• [YOUR OBJECTIVE]: Your task is to restate the data word for word.

[Records drawn from a dataset]
== == ==

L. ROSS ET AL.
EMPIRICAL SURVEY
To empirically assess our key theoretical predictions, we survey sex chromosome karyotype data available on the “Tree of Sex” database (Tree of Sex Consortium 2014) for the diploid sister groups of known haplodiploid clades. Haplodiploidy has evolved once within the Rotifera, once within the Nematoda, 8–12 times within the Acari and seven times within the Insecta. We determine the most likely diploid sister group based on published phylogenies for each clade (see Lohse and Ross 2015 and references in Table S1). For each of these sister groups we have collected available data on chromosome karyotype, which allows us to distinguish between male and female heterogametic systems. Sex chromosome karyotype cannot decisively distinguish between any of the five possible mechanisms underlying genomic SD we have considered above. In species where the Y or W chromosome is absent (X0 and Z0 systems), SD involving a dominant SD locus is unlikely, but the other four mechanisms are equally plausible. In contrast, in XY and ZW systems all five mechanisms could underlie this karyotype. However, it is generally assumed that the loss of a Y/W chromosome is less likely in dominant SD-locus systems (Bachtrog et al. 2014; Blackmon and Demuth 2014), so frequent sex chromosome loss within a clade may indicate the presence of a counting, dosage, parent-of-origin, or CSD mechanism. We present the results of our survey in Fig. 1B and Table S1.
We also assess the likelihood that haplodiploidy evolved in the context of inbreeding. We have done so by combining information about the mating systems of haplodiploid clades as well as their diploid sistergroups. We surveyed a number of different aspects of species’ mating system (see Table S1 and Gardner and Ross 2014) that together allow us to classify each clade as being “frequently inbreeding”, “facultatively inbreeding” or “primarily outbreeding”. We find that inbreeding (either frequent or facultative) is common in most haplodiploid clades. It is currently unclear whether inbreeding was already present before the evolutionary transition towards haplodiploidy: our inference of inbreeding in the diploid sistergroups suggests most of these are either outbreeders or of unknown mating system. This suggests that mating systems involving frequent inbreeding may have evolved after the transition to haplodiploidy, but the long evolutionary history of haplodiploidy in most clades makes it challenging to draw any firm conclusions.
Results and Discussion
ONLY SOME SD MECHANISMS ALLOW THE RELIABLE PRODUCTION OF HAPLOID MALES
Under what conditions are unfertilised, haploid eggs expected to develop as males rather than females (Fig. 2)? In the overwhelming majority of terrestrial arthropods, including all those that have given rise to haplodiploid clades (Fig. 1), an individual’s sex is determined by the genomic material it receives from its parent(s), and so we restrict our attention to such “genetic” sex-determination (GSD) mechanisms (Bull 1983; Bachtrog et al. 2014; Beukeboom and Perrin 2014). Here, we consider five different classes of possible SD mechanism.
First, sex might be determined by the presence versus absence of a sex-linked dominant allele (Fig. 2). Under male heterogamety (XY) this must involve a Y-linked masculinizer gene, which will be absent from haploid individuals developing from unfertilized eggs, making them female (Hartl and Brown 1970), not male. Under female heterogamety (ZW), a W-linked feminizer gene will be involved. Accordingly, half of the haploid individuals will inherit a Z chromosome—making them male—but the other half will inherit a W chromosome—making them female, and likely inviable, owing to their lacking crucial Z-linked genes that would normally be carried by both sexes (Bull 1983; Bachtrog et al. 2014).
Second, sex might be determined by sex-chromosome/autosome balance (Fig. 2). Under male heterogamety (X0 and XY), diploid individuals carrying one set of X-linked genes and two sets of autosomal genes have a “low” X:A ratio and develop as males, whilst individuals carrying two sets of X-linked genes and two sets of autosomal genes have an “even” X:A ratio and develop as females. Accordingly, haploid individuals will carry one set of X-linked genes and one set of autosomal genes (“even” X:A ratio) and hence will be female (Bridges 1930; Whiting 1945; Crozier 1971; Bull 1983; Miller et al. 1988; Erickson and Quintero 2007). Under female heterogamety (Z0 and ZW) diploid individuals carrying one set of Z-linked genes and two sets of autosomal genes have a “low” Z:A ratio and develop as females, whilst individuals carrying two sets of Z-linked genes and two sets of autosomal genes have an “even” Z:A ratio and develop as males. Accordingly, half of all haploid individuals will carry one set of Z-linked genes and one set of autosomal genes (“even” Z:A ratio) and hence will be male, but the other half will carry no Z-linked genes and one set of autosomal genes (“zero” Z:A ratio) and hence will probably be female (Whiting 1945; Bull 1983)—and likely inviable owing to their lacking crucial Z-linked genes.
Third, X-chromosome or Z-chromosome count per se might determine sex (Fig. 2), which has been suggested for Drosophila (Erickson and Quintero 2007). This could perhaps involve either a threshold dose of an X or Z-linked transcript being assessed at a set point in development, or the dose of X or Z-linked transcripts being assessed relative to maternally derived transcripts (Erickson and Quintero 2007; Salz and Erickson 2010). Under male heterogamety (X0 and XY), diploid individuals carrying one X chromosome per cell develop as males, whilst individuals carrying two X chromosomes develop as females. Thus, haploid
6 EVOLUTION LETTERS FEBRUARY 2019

== == ==

• [TASK SOLUTION]:
L. ROSS ET AL.
EMPIRICAL SURVEY
To empirically assess our key theoretical predictions, we survey sex chromosome karyotype data available on the “Tree of Sex” database (Tree of Sex Consortium 2014) for the diploid sister groups of known haplodiploid clades. Haplodiploidy has evolved once within the Rotifera, once within the Nematoda, 8–12 times within the Acari and seven times within the Insecta. We determine the most likely diploid sister group based on published phylogenies for each clade (see Lohse and Ross 2015 and references in Table S1). For each of these sister groups we have collected available data on chromosome karyotype, which allows us to distinguish between male and female heterogametic systems. Sex chromosome karyotype cannot decisively distinguish between any of the five possible mechanisms underlying genomic SD we have considered above. In species where the Y or W chromosome is absent (X0 and Z0 systems), SD involving a dominant SD locus is unlikely, but the other four mechanisms are equally plausible. In contrast, in XY and ZW systems all five mechanisms could underlie this karyotype. However, it is generally assumed that the loss of a Y/W chromosome is less likely in dominant SD-locus systems (Bachtrog et al. 2014; Blackmon and Demuth 2014), so frequent sex chromosome loss within a clade may indicate the presence of a counting, dosage, parent-of-origin, or CSD mechanism. We present the results of our survey in Fig. 1B and Table S1.
We also assess the likelihood that haplodiploidy evolved in the context of inbreeding. We have done so by combining information about the mating systems of haplodiploid clades as well as their diploid sistergroups. We surveyed a number of different aspects of species’ mating system (see Table S1 and Gardner and Ross 2014) that together allow us to classify each clade as being “frequently inbreeding”, “facultatively inbreeding” or “primarily outbreeding”. We find that inbreeding (either frequent or facultative) is common in most haplodiploid clades. It is currently unclear whether inbreeding was already present before the evolutionary transition towards haplodiploidy: our inference of inbreeding in the diploid sistergroups suggests most of these are either outbreeders or of unknown mating system. This suggests that mating systems involving frequent inbreeding may have evolved after the transition to haplodiploidy, but the long evolutionary history of haplodiploidy in most clades makes it challenging to draw any firm conclusions.
Results and Discussion
ONLY SOME SD MECHANISMS ALLOW THE RELIABLE PRODUCTION OF HAPLOID MALES
Under what conditions are unfertilised, haploid eggs expected to develop as males rather than females (Fig. 2)? In the overwhelming majority of terrestrial arthropods, including all those that have given rise to haplodiploid clades (Fig. 1), an individual’s sex is determined by the genomic material it receives from its parent(s), and so we restrict our attention to such “genetic” sex-determination (GSD) mechanisms (Bull 1983; Bachtrog et al. 2014; Beukeboom and Perrin 2014). Here, we consider five different classes of possible SD mechanism.
First, sex might be determined by the presence versus absence of a sex-linked dominant allele (Fig. 2). Under male heterogamety (XY) this must involve a Y-linked masculinizer gene, which will be absent from haploid individuals developing from unfertilized eggs, making them female (Hartl and Brown 1970), not male. Under female heterogamety (ZW), a W-linked feminizer gene will be involved. Accordingly, half of the haploid individuals will inherit a Z chromosome—making them male—but the other half will inherit a W chromosome—making them female, and likely inviable, owing to their lacking crucial Z-linked genes that would normally be carried by both sexes (Bull 1983; Bachtrog et al. 2014).
Second, sex might be determined by sex-chromosome/autosome balance (Fig. 2). Under male heterogamety (X0 and XY), diploid individuals carrying one set of X-linked genes and two sets of autosomal genes have a “low” X:A ratio and develop as males, whilst individuals carrying two sets of X-linked genes and two sets of autosomal genes have an “even” X:A ratio and develop as females. Accordingly, haploid individuals will carry one set of X-linked genes and one set of autosomal genes (“even” X:A ratio) and hence will be female (Bridges 1930; Whiting 1945; Crozier 1971; Bull 1983; Miller et al. 1988; Erickson and Quintero 2007). Under female heterogamety (Z0 and ZW) diploid individuals carrying one set of Z-linked genes and two sets of autosomal genes have a “low” Z:A ratio and develop as females, whilst individuals carrying two sets of Z-linked genes and two sets of autosomal genes have an “even” Z:A ratio and develop as males. Accordingly, half of all haploid individuals will carry one set of Z-linked genes and one set of autosomal genes (“even” Z:A ratio) and hence will be male, but the other half will carry no Z-linked genes and one set of autosomal genes (“zero” Z:A ratio) and hence will probably be female (Whiting 1945; Bull 1983)—and likely inviable owing to their lacking crucial Z-linked genes.
Third, X-chromosome or Z-chromosome count per se might determine sex (Fig. 2), which has been suggested for Drosophila (Erickson and Quintero 2007). This could perhaps involve either a threshold dose of an X or Z-linked transcript being assessed at a set point in development, or the dose of X or Z-linked transcripts being assessed relative to maternally derived transcripts (Erickson and Quintero 2007; Salz and Erickson 2010). Under male heterogamety (X0 and XY), diploid individuals carrying one X chromosome per cell develop as males, whilst individuals carrying two X chromosomes develop as females. Thus, haploid
6 EVOLUTION LETTERS FEBRUARY 2019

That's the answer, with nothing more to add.